Inzwischen haben sowohl Fastly als auch Cloudflare vertrauenswürdige Alternativen zu Polyfill bereitgestellt. Der Ursprungsentwickler von Polyfill selbst empfiehlt indessen einen kompletten Verzicht auf das Tool – moderne Browser benötigten es ohnehin nicht mehr.
Angriff trifft Infrastruktur hart
Wie Sicherheitsforscher von Sansec in einer Mitteilung erklären, verteilt das Projekt über die mehr als 100'000 Webseiten, auf denen «cdn.polyfill.io» eingebunden ist, Malware an die Endgeräte der Besucher.

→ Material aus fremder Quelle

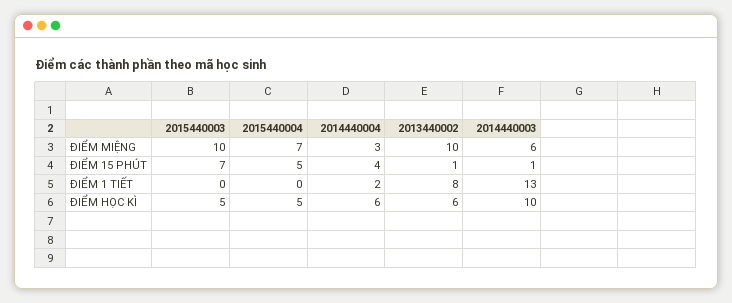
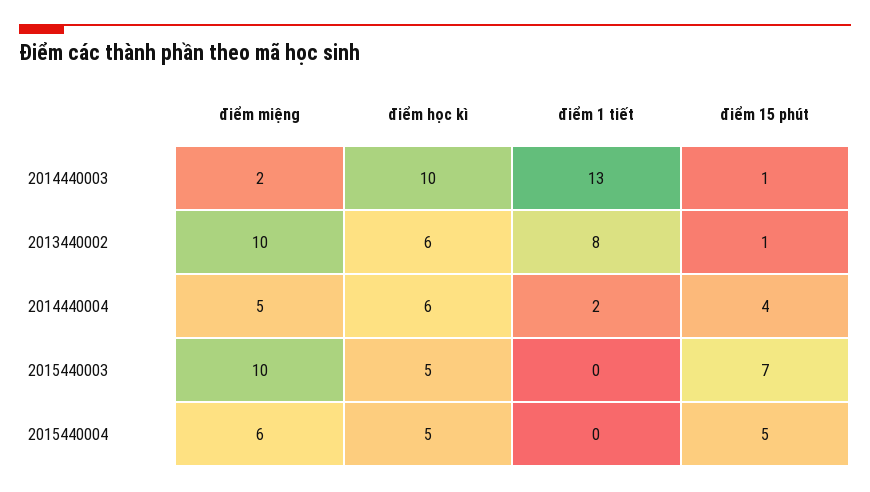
  {
    "2015440003": {
      "ĐIỂM MIỆNG": 10,
      "ĐIỂM 15 PHÚT": 7,
      "ĐIỂM 1 TIẾT": 0,
      "ĐIỂM HỌC KÌ": 5
    },
    "2015440004": {
-     "ĐIỂM MIỆNG": 7,
+     "ĐIỂM MIỆNG": 6,
      "ĐIỂM 15 PHÚT": 5,
      "ĐIỂM 1 TIẾT": 0,
      "ĐIỂM HỌC KÌ": 5
    },
    "2014440004": {
-     "ĐIỂM MIỆNG": 3,
+     "ĐIỂM MIỆNG": 5,
      "ĐIỂM 15 PHÚT": 4,
      "ĐIỂM 1 TIẾT": 2,
      "ĐIỂM HỌC KÌ": 6
    },
    "2013440002": {
      "ĐIỂM MIỆNG": 10,
      "ĐIỂM 15 PHÚT": 1,
      "ĐIỂM 1 TIẾT": 8,
      "ĐIỂM HỌC KÌ": 6
    },
    "2014440003": {
-     "ĐIỂM MIỆNG": 6,
+     "ĐIỂM MIỆNG": 2,
      "ĐIỂM 15 PHÚT": 1,
      "ĐIỂM 1 TIẾT": 13,
      "ĐIỂM HỌC KÌ": 10
    }
  }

Kurz nach Bekanntwerden des Angriffs wurde Sansec selbst Ziel einer DDoS-Attacke. Sogar ihr Zahlungsanbieter setzte vorübergehend seine Dienste aus.

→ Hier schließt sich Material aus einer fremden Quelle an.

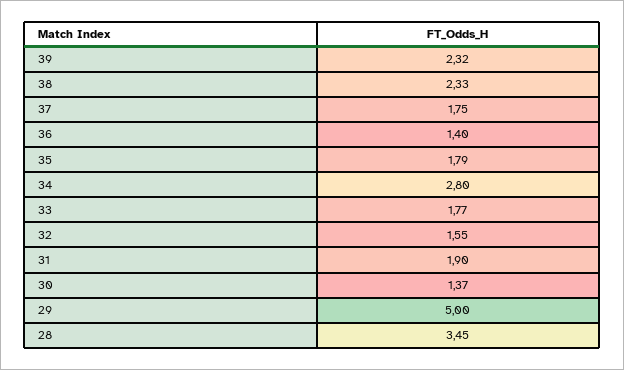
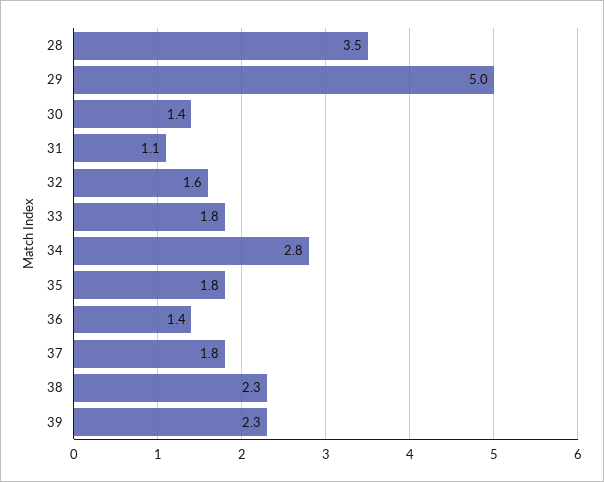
  {
    "39": 2.32,
    "38": 2.33,
    "37": 1.75,
    "36": 1.4,
    "35": 1.79,
    "34": 2.8,
    "33": 1.77,
    "32": 1.55,
-   "31": 1.9,
+   "31": 1.1,
    "30": 1.37,
    "29": 5,
    "28": 3.45
  }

Dies unterstreicht einmal mehr die Komplexität und Vernetzung unserer digitalen Ökosysteme, sowie die Notwendigkeit robuster Sicherheitsmassnahmen gegen solche Bedrohungsszenarien.
Multivektor-Malware enttarnt
Sansecs Forensikteam konnte eine spezielle Malware-Variante identifizieren und entschlüsseln: Diese lenkte Mobilnutzer mittels einer gefälschten Google Analytics Domain (www.googie-anaiytics.com) auf Sportwettenseiten um.
Besonders perfide ist dabei deren Tarnung. Sie aktiviert sich ausschliesslich bei bestimmten mobilen Endgeräten zu vorgegebenen Zeiten und bleibt für Administratoren unsichtbar.
Zudem verzögert diese Malware ihre Ausführung, bis kein Webanalyse-Dienst mehr im Spiel ist. Ein klarer Versuch, unentdeckt zu bleiben.